EXERCISE INSTRUCTIONS: Transcribe every record as it stands and set the images aside.

───── INFORMATION PROVIDED

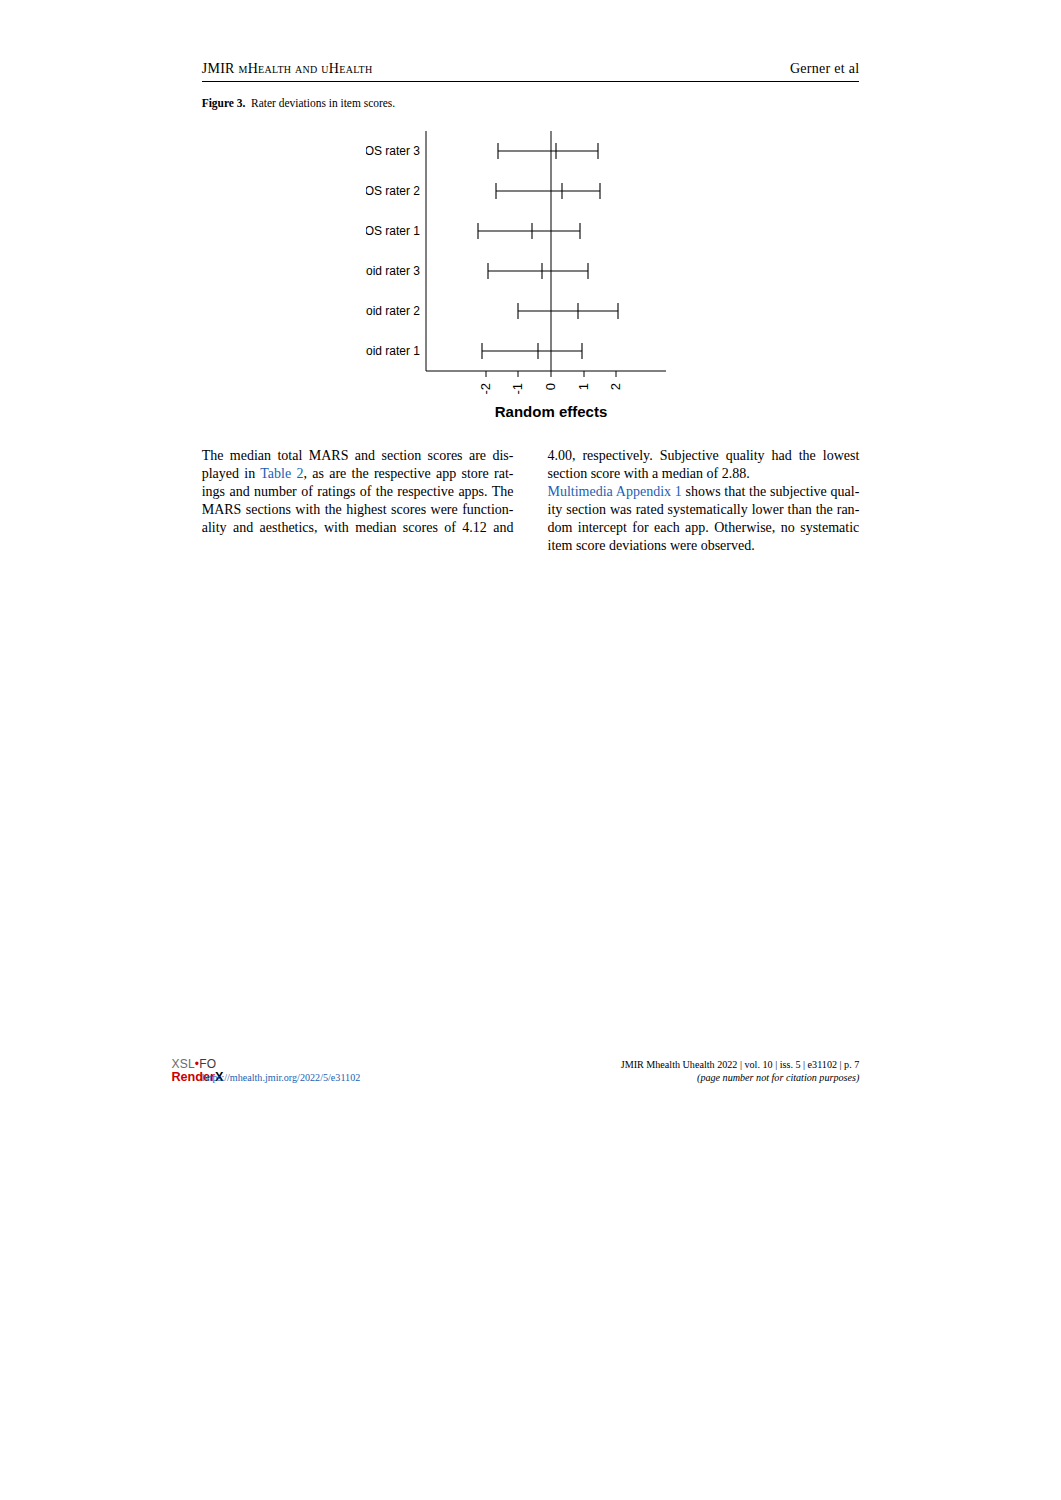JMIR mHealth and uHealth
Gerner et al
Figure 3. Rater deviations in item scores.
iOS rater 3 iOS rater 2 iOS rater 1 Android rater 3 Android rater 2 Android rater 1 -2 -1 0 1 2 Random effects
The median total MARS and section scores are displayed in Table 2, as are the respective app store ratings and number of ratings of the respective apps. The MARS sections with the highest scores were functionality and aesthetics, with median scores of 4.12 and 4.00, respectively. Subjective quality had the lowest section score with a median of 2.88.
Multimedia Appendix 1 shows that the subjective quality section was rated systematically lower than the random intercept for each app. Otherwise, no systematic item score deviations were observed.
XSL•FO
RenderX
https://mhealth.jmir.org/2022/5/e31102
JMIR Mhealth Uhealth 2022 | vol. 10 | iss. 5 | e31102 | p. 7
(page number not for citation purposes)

──────────

EXERCISE SOLUTION:
JMIR mHealth and uHealth
Gerner et al
Figure 3. Rater deviations in item scores.
iOS rater 3 iOS rater 2 iOS rater 1 Android rater 3 Android rater 2 Android rater 1 -2 -1 0 1 2 Random effects
The median total MARS and section scores are displayed in Table 2, as are the respective app store ratings and number of ratings of the respective apps. The MARS sections with the highest scores were functionality and aesthetics, with median scores of 4.12 and 4.00, respectively. Subjective quality had the lowest section score with a median of 2.88.
Multimedia Appendix 1 shows that the subjective quality section was rated systematically lower than the random intercept for each app. Otherwise, no systematic item score deviations were observed.
XSL•FO
RenderX
https://mhealth.jmir.org/2022/5/e31102
JMIR Mhealth Uhealth 2022 | vol. 10 | iss. 5 | e31102 | p. 7
(page number not for citation purposes)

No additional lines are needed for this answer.